The trouble, agencies agree, is that there's very little organization. CHAP has set another meeting to discuss coordinating outreach to camps. Their goal: Instead of random visitors handing out everything from socks to pizzas, they'd like those who offer medical care, mental health care and other services to do so together.
Other ideas are on the horizon, such as day shelters, warm areas where homeless can hang out and look for jobs. There's also support for more night shelter options such as "sobering beds," a step between the regular shelter and detox.
"You got people who say, 'I can't go to the shelter because I drink,'" notes Homeward Pikes Peak leader Bob Holmes.
But longtime homeless advocate Steve Handen cautions that there likely isn't a single solution to the housing problem because of differing needs. The Springs could probably use more apartments, group homes, recovery programs and specialized care facilities.
"There isn't any one size fits all to this thing," he says.
The homeless can currently go to R.J. Montgomery New Hope Center for a 14-day stay. If they make progress in changing their lives, they can continue living there. If not, they're out for about three months.
The center makes exceptions for cold nights and days, when it opens its doors, no questions asked. Springs Rescue Mission has some extra space available if the shelter overflows on frigid nights.
"You have to have some place where it begins," says Don Gilger, Salvation Army's county coordinator, as he leads me around the shelter. "This is it."
The center is clean and tidy, with bunks and lockers and, sadly, quite a few cribs. There's some family housing out back, and a day care/play area for kids. On this morning, a dad is playing with two little ones younger than 3.
With women and kids running around, the shelter can't take sex offenders, or the belligerently drunk or high. It also can't accept pets, or allow couples to sleep together. The shelter can't take folks needing bedside medical assistance — but there are beds for the sick, if they can help themselves.
The Salvation Army has programs, as does Springs Rescue Mission, Liza's Place, Housing First and many others.
But all these programs have requirements. The biggest one is a commitment. And asking for a commitment is tough when you can't get a person to take a first step.
A week later: Denise
One week to the day, I get the call.
It's Denise Lierly. Time's up. She's preparing to move out of the motel. And back on to the streets.
Her voice weak, she tells me that she has two job interviews scheduled today. And they're jobs she thinks she could get. If only she had some place to put her dog, Drake, this afternoon.
I call Homeward Pikes Peak executive director Bob Holmes. But with a full day planned, he's too busy to help with this one. He tells me to call Connie Allen, a coordinator for the homeless-serving Resource Advocacy Program.
I reach Allen a few minutes later, and tell her the story. She knows whom I'm talking about before I mention Denise's name.
When the HOT team dropped Denise off at the motel, they told her to call Allen right away. But Denise waited until her last day in the motel to meet with Allen. Even so, Allen says she offered to find a place to watch Drake for a few hours, or even a few months.
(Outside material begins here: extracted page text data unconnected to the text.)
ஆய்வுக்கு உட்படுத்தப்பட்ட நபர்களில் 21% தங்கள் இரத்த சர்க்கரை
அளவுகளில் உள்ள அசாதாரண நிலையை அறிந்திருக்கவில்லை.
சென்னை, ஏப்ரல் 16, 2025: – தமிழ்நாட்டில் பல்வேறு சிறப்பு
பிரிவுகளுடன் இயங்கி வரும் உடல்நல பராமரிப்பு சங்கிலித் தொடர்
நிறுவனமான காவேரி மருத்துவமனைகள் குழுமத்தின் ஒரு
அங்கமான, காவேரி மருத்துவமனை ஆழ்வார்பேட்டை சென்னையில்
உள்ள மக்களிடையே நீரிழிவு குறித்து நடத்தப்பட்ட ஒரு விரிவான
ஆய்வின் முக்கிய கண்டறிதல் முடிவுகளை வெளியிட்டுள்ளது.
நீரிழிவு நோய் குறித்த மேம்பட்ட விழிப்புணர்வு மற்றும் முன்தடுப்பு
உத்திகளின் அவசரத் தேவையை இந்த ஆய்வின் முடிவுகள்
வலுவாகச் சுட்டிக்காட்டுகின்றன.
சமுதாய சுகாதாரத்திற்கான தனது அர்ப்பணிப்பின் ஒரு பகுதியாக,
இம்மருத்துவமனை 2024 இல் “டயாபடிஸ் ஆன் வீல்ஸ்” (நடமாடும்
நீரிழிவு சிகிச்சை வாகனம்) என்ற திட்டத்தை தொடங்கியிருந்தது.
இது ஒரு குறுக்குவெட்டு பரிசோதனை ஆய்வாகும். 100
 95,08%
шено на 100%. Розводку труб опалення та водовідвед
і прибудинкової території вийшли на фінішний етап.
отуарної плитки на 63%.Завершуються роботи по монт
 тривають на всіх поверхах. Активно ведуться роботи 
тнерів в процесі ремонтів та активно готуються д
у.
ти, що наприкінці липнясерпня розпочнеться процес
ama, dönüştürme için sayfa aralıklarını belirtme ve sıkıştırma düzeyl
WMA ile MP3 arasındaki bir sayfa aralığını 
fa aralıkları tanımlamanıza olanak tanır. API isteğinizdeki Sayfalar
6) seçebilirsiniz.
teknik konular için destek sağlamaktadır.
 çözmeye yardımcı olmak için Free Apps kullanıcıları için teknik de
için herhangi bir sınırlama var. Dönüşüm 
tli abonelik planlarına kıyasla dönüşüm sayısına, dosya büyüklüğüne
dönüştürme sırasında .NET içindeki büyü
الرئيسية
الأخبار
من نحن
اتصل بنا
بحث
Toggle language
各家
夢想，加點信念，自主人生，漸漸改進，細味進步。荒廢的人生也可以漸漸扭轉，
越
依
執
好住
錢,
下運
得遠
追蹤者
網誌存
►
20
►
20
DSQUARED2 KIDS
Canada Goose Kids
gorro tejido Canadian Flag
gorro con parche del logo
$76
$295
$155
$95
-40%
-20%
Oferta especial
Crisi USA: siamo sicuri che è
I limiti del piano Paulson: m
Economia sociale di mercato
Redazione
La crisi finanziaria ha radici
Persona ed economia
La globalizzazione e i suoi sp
That way, Denise could have gotten into a shelter, gotten a job, and gotten her and Drake into a permanent home.
"She just wasn't ready," Allen tells me with a sigh.
A lot of people on the streets have emotional issues that must be overcome in order to move forward, Allen explains. And that's true for Denise, who finds comfort in her dog and can't bear to part with him, even for a short time.
Helping the homeless isn't always easy, Allen says, even with someone like Denise, who has a lot of skills and potential.
"Eventually, we will get her where she wants to go," Allen says. "I just hope she'll come in again [soon]."